» TRECHO DO TEXTO
++++++++

30.10.09

O oásis do Engenho de Dentro


IMAGEM DE SATÉLITE do local fotografado, com o local pintado em verde, no bairro do Engenho de Dentro: observe que a região é composta, majoritariamente, por casas.


O post de hoje é bastante especial pois, pela primeira vez, trago fotos de uma região da Zona Norte cuja qual ainda não havia publicado: o subúrbio. Para inaugurar esta seção, eu percorri duas praças e as ruas adjacentes de uma área muito simpática do bairro do Engenho de Dentro, na terça-feira passada. Em detalhes, os protagonistas da matéria de hoje são as praças Amambaí (foto ao lado) e Itapevi, e as ruas que as conectam, Alberto Leite e Itapema, que ficam ali perto do Largo da Chave de Ouro e do pólo comercial da Rua Dias da Cruz. Se você nunca andou por dentro do emaranhado de ruas do bairro do Engenhão, não perca a oportunidade de conhecê-lo, em parte, aqui n'As Ruas do Rio!

Primeiro de tudo, vale lembrar que o Engenho de Dentro é o típico bairro suburbano: uma estação de trem com vias expressas estreitas (foto ao lado), imóveis antigos – entre eles, sobrados e casas, muitas casas! –, e um certo ar de decadência, fruto da ausência de novos investimentos. Porém, diferentemente de muitas áreas do subúrbio carioca, onde a paisagem é, em geral, muito degradada e abandonada, esta partezinha do Engenho de Dentro foge à regra, e mostra-se resistente, apesar dos pesares.


O PANORAMA da Praça Amambaí e o seu entorno, composto por belas casas: endereço tradicional na região do Grande Méier.

++++++++

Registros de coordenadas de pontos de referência
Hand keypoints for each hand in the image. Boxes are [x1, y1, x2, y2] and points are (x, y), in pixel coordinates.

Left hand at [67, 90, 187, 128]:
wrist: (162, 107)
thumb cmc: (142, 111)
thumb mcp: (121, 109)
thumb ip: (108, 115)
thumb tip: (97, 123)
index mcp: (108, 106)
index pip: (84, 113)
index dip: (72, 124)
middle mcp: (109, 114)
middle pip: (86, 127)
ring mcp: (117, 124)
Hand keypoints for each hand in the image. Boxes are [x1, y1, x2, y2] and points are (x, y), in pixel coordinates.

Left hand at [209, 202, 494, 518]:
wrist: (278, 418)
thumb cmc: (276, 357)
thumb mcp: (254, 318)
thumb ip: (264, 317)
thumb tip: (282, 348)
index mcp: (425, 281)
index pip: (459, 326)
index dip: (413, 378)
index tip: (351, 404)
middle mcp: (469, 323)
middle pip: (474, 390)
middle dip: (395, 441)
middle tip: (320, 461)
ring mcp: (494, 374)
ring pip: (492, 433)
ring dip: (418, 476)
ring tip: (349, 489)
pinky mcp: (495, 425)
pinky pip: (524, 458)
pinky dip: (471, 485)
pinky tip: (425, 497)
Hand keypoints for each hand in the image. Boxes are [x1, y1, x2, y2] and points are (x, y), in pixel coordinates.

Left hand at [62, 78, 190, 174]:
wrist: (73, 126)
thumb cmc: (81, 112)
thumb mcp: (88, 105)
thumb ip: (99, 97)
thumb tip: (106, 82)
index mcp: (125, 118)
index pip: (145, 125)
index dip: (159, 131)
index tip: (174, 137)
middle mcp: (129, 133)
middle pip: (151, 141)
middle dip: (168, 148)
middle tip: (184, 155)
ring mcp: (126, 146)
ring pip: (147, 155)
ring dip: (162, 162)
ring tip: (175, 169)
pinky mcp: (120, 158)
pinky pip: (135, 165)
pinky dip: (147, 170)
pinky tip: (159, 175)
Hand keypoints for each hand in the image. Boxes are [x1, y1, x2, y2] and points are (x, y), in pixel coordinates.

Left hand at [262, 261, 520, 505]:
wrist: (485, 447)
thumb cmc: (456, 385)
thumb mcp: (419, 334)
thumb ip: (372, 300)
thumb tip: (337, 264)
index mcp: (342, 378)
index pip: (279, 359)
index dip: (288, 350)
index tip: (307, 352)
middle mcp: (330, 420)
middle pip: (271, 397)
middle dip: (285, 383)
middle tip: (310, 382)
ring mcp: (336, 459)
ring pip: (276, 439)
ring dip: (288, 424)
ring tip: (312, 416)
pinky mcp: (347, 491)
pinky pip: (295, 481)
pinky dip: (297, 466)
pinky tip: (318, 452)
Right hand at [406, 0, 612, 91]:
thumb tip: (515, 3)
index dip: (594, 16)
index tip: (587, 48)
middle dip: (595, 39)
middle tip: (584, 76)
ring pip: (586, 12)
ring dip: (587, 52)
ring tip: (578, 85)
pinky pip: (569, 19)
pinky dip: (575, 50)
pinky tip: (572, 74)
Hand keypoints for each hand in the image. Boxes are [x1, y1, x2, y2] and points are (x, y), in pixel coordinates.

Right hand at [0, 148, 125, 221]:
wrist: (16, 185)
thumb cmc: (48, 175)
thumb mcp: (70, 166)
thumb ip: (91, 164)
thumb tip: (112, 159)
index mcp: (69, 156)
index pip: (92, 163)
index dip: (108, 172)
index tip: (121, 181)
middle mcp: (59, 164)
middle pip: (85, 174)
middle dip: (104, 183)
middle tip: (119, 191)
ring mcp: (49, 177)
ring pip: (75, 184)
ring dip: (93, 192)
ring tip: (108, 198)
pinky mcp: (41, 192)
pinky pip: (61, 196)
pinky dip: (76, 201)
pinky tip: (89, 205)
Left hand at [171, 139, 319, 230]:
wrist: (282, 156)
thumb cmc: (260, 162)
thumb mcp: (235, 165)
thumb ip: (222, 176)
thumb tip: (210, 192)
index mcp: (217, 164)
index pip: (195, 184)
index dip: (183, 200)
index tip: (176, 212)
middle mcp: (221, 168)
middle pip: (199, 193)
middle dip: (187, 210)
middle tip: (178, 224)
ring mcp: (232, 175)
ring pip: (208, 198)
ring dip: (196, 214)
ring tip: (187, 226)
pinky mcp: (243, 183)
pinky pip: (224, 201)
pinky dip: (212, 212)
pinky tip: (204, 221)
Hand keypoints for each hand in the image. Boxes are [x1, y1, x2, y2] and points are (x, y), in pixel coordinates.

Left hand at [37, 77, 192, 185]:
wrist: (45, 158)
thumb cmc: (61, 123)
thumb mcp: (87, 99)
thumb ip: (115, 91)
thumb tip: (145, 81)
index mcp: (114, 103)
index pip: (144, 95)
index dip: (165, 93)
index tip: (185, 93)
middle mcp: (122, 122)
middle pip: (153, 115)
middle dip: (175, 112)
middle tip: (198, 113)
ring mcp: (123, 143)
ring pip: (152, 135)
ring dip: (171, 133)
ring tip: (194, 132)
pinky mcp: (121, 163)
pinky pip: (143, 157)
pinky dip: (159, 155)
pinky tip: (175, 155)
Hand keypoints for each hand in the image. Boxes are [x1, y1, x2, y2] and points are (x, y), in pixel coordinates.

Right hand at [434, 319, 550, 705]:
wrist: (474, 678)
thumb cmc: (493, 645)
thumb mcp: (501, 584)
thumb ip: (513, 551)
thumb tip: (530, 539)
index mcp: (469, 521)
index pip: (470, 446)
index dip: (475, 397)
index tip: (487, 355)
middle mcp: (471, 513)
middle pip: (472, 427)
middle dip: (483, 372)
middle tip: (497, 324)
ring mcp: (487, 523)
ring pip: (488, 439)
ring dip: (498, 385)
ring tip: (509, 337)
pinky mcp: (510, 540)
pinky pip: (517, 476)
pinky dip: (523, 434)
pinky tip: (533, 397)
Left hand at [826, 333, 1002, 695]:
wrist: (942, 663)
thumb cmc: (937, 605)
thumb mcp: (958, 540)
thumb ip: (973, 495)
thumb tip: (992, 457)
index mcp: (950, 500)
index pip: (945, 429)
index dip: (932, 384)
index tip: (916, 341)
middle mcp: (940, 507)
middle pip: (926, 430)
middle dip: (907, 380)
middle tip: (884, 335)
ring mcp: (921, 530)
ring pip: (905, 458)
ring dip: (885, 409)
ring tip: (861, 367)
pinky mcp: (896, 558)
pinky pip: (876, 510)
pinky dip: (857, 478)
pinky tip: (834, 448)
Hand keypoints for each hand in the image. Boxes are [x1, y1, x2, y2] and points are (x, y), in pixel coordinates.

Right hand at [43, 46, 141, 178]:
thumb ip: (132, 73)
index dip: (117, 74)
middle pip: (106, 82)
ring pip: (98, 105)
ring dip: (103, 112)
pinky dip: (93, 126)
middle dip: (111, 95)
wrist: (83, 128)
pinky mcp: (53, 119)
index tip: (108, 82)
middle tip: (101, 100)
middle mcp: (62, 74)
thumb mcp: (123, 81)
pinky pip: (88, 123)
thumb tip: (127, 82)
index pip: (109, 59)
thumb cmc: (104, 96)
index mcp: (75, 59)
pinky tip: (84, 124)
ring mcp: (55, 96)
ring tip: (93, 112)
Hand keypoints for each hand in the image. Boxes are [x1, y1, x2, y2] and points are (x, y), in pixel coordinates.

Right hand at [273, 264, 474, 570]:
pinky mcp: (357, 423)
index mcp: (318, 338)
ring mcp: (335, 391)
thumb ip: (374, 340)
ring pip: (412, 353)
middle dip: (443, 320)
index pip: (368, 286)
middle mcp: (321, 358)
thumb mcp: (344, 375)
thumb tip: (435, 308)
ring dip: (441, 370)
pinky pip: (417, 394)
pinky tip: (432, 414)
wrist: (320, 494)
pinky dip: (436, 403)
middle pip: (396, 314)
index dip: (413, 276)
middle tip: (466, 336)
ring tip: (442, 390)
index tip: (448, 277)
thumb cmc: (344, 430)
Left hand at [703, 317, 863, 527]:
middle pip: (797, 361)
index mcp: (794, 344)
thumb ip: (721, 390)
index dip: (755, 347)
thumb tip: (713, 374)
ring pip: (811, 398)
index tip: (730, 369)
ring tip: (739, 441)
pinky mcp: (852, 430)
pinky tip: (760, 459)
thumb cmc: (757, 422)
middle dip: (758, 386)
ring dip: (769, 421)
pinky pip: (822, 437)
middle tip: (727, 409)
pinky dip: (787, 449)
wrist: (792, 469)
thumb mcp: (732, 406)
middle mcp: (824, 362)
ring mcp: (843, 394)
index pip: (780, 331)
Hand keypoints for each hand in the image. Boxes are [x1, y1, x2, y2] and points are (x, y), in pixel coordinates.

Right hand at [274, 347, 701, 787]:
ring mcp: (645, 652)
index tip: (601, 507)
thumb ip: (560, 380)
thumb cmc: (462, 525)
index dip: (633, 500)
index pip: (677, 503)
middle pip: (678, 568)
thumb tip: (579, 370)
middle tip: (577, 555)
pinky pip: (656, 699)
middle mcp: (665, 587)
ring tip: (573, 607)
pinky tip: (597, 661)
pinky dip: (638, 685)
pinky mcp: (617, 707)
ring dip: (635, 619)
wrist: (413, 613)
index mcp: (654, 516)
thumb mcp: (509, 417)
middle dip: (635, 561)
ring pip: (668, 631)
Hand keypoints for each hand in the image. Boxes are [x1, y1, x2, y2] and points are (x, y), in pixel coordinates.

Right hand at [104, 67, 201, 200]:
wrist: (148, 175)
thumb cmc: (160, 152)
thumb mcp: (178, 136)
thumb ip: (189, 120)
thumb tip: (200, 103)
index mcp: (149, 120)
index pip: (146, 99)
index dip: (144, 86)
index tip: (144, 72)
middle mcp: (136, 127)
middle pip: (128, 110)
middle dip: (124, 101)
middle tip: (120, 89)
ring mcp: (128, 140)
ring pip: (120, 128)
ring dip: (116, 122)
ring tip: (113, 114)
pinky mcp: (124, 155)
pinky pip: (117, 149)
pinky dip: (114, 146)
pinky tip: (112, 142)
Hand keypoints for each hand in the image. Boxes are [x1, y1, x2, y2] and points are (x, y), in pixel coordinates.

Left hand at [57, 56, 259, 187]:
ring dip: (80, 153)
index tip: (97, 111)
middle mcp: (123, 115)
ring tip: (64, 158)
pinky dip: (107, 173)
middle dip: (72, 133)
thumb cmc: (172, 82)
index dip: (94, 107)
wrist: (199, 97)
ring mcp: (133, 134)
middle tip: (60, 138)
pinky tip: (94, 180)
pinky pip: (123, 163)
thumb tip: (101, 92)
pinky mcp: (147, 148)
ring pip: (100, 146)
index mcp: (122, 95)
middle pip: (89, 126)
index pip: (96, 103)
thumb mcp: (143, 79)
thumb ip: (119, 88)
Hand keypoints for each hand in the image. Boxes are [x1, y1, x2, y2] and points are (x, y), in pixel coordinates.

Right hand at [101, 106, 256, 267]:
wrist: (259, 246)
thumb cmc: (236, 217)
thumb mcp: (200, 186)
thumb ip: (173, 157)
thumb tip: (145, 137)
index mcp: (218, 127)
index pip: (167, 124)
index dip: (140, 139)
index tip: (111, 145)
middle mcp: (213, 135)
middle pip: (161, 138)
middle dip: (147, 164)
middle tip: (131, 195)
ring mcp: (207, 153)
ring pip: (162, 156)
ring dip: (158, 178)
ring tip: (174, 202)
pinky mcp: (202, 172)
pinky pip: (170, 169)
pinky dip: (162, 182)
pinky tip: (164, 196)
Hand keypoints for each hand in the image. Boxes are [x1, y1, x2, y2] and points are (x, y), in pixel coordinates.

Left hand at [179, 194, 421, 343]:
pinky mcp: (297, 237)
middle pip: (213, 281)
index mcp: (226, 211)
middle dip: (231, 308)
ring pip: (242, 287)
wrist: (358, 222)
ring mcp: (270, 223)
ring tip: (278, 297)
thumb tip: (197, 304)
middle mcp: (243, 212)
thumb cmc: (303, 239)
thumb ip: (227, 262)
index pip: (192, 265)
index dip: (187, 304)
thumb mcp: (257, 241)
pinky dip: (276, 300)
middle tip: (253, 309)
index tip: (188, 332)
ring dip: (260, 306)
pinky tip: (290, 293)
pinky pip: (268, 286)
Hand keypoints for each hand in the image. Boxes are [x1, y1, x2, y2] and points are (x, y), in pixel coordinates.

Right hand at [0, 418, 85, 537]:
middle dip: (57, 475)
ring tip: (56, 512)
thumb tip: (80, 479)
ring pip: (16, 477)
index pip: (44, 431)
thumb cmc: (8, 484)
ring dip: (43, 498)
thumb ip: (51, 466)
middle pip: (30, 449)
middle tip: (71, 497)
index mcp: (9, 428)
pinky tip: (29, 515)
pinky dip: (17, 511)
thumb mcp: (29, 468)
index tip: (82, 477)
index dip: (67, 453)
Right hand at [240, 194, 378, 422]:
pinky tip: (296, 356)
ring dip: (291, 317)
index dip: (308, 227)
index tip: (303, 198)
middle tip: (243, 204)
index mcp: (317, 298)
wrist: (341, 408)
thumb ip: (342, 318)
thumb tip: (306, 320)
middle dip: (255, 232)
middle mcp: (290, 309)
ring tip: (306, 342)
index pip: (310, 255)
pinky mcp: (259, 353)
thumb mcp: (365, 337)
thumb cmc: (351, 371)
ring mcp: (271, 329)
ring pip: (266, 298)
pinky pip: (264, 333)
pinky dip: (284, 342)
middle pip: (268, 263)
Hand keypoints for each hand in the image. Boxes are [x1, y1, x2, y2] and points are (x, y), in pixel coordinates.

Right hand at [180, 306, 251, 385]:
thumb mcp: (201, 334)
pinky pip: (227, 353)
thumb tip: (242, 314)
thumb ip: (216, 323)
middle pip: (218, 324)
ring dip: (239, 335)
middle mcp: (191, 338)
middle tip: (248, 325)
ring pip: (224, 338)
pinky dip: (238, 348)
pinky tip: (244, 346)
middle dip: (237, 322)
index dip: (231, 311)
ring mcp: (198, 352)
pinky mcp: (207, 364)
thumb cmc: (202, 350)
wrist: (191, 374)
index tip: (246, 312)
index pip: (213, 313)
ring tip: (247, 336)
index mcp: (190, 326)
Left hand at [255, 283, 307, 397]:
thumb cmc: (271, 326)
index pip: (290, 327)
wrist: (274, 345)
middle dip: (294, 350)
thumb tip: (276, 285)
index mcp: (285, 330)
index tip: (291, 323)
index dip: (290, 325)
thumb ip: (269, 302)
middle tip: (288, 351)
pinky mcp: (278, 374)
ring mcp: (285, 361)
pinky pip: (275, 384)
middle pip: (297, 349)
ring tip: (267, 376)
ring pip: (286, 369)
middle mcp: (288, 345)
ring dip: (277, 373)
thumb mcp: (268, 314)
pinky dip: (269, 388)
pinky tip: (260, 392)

++++++++

» EXPLORE O MATERIAL
- a) Para cada afirmação, diga se ela concorda com o texto sobre o Engenho de Dentro, respondendo sim ou não e citando literalmente as palavras decisivas do texto: (i) o passeio pelas praças foi feito numa terça-feira; (ii) as ruas que ligam as duas praças são a Alberto Leite e a Itapema; (iii) a região mostrada na imagem de satélite é composta majoritariamente por prédios.
- b) Traduza para o inglês esta frase do texto sobre o Engenho de Dentro: "Porém, diferentemente de muitas áreas do subúrbio carioca, onde a paisagem é, em geral, muito degradada e abandonada, esta partezinha do Engenho de Dentro foge à regra, e mostra-se resistente, apesar dos pesares."
Os registros são um material à parte, sem relação com o texto.

» RESPOSTAS ÀS TAREFAS
- a)
(i) Sim: "na terça-feira passada".
(ii) Sim: "e as ruas que as conectam, Alberto Leite e Itapema".
(iii) Não: "a região é composta, majoritariamente, por casas".

- b) However, unlike many areas of Rio's suburbs, where the landscape is generally very run-down and abandoned, this little part of Engenho de Dentro is an exception to the rule and proves resilient, despite everything.